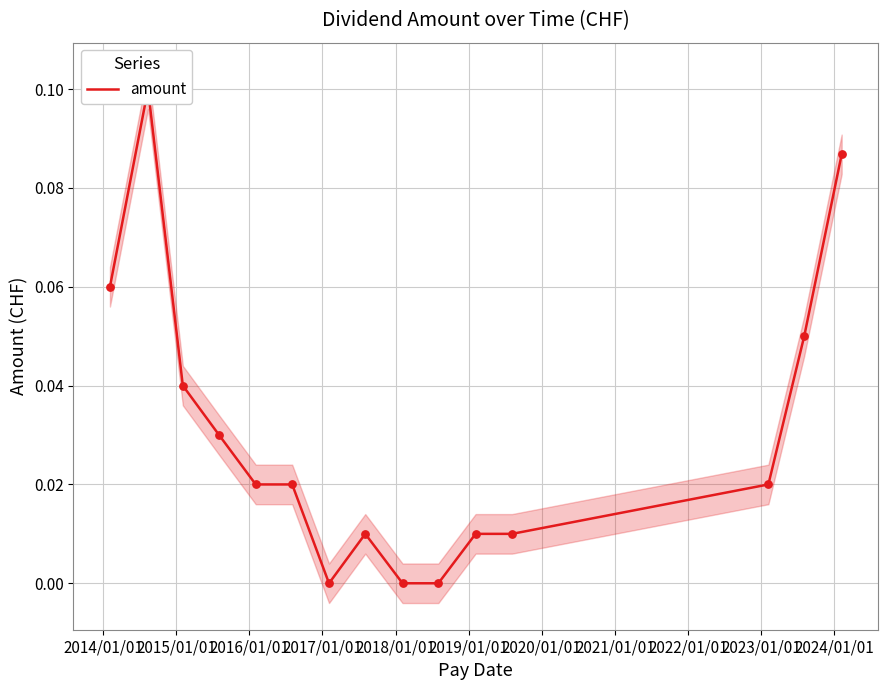

Between 2016/01/01 and 2022/01/01, which is larger?

2016/01/01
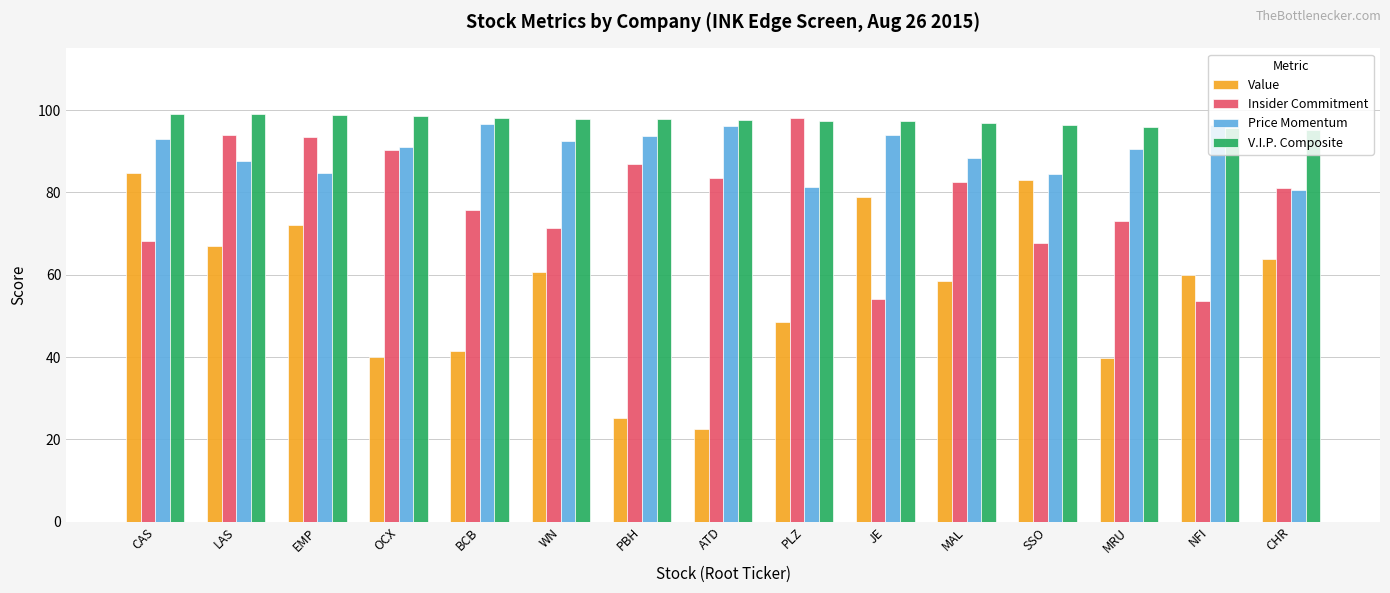

Is it true that Insider Commitment equals 114.2 at ATD?

False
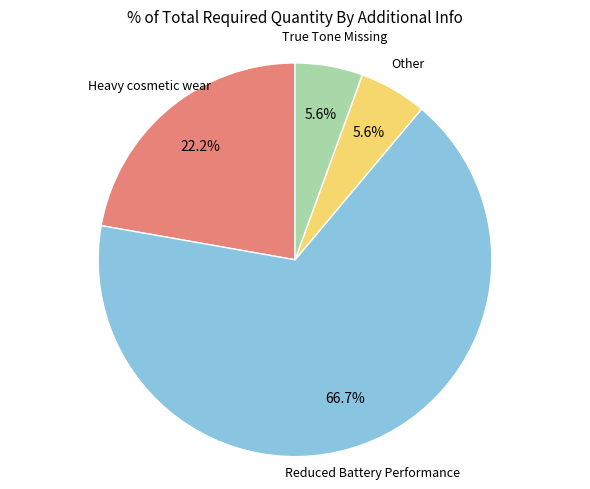

To the nearest percent, what is the average slice percentage?

25%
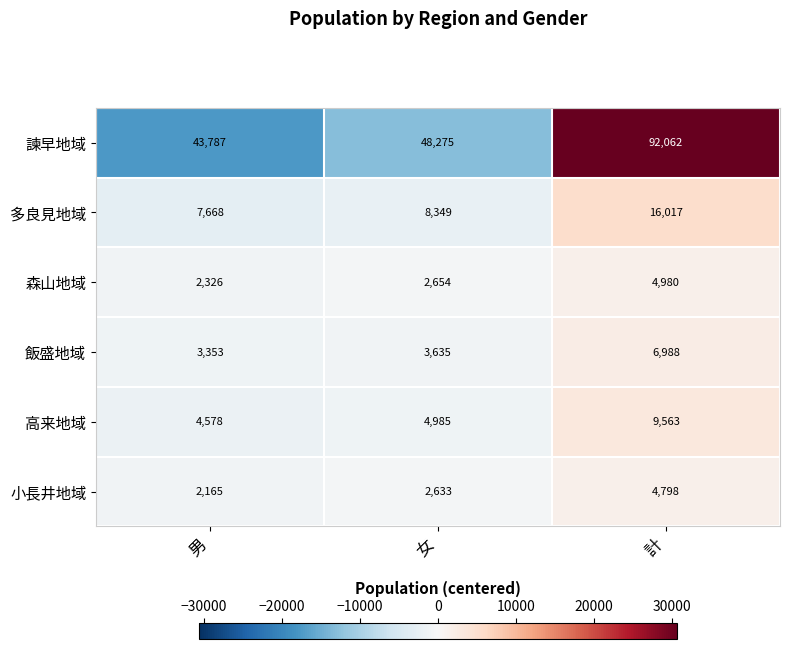

Reading left to right, extract all data points from this chart.

諫早地域: 43787	48275	92062
多良見地域: 7668	8349	16017
森山地域: 2326	2654	4980
飯盛地域: 3353	3635	6988
高来地域: 4578	4985	9563
小長井地域: 2165	2633	4798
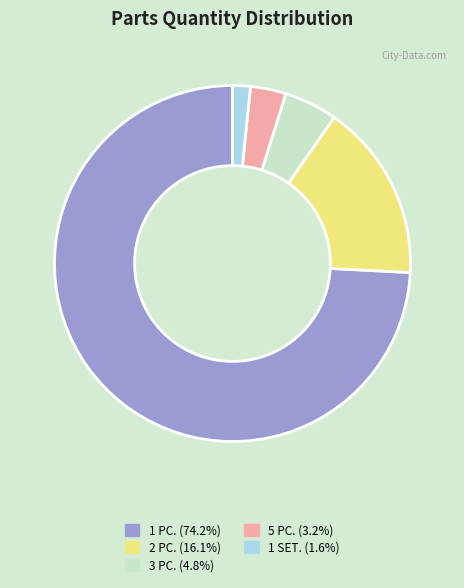

Do 3 PC. and 1 PC. together represent more than half of the pie?

Yes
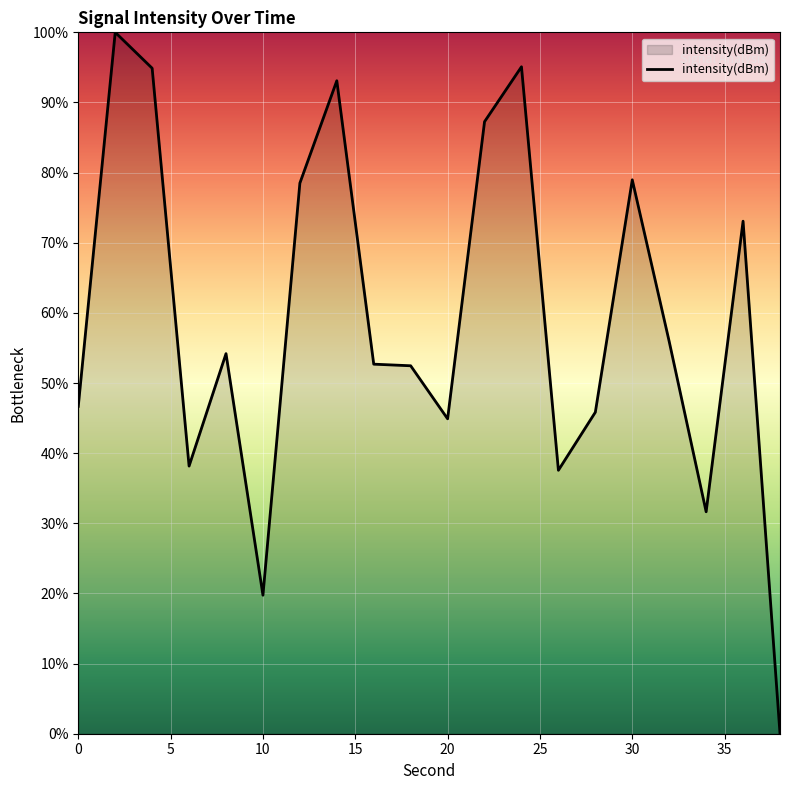

Does the chart display data point markers on the line(s)?

No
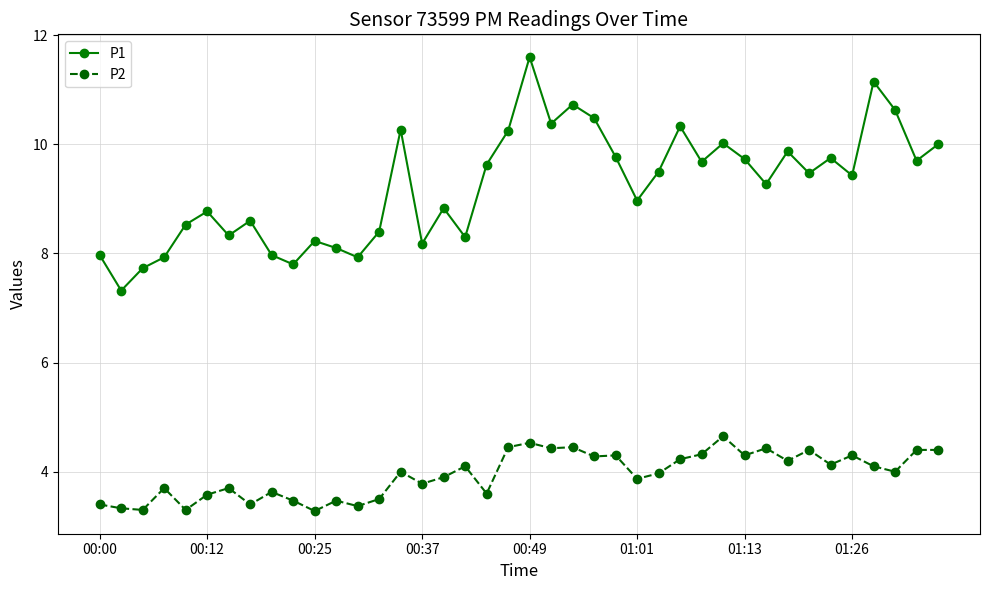

Which series has the largest range (max minus min)?

P1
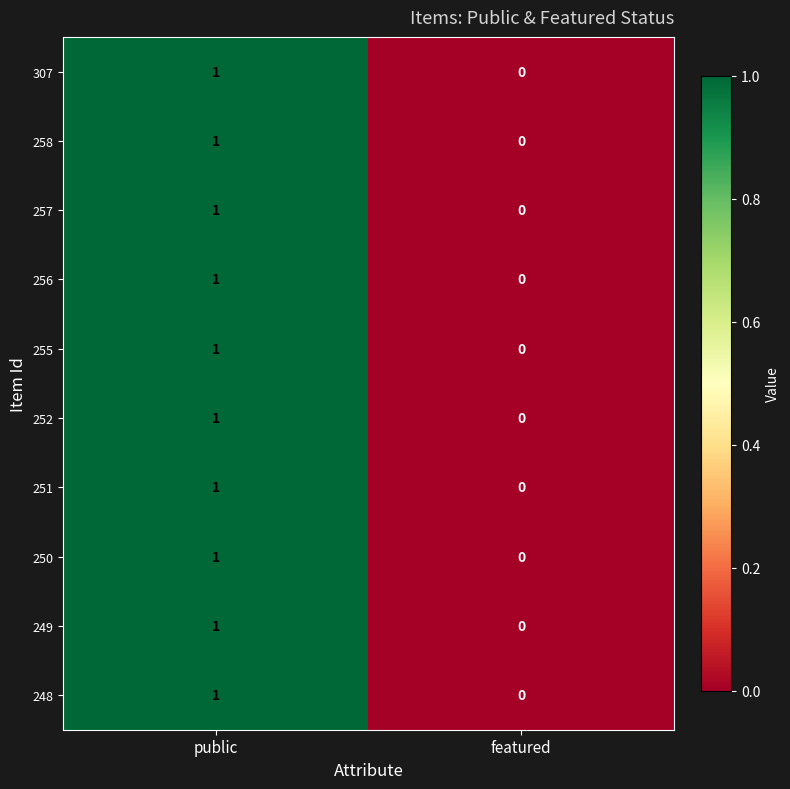

How many categories are shown in the chart?

2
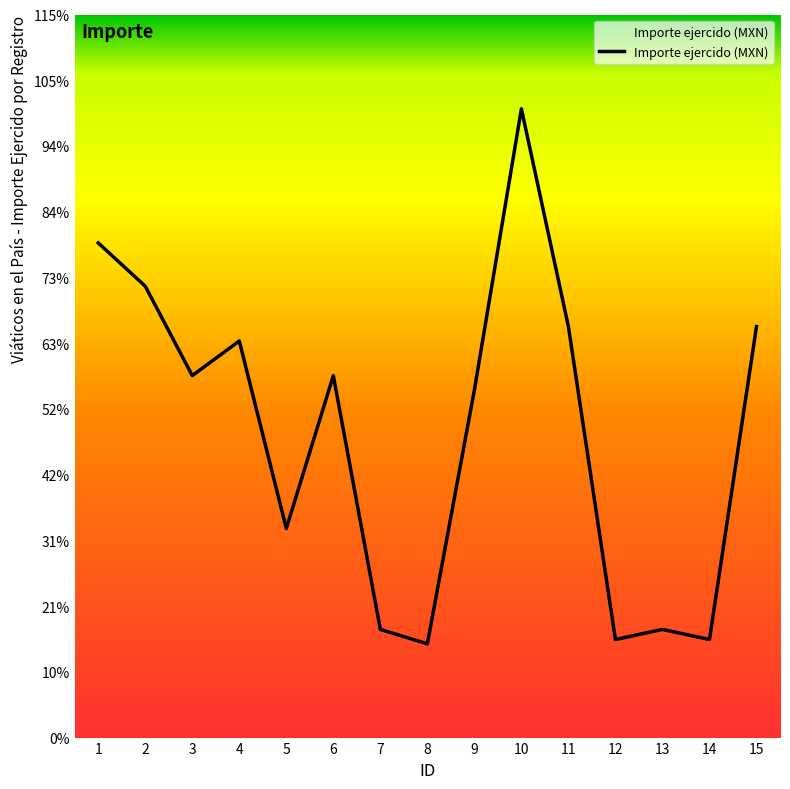

What is the difference between the values at 14 and 6?

1830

§ **Task statement**:
Please repeat all of the data above word for word, leaving out the pictures.

§ **Result of this task**:
Between 2016/01/01 and 2022/01/01, which is larger?

2016/01/01

Is it true that Insider Commitment equals 114.2 at ATD?

False

To the nearest percent, what is the average slice percentage?

25%

Reading left to right, extract all data points from this chart.

諫早地域: 43787	48275	92062
多良見地域: 7668	8349	16017
森山地域: 2326	2654	4980
飯盛地域: 3353	3635	6988
高来地域: 4578	4985	9563
小長井地域: 2165	2633	4798

Do 3 PC. and 1 PC. together represent more than half of the pie?

Yes

Does the chart display data point markers on the line(s)?

No

Which series has the largest range (max minus min)?

P1

How many categories are shown in the chart?

2

What is the difference between the values at 14 and 6?

1830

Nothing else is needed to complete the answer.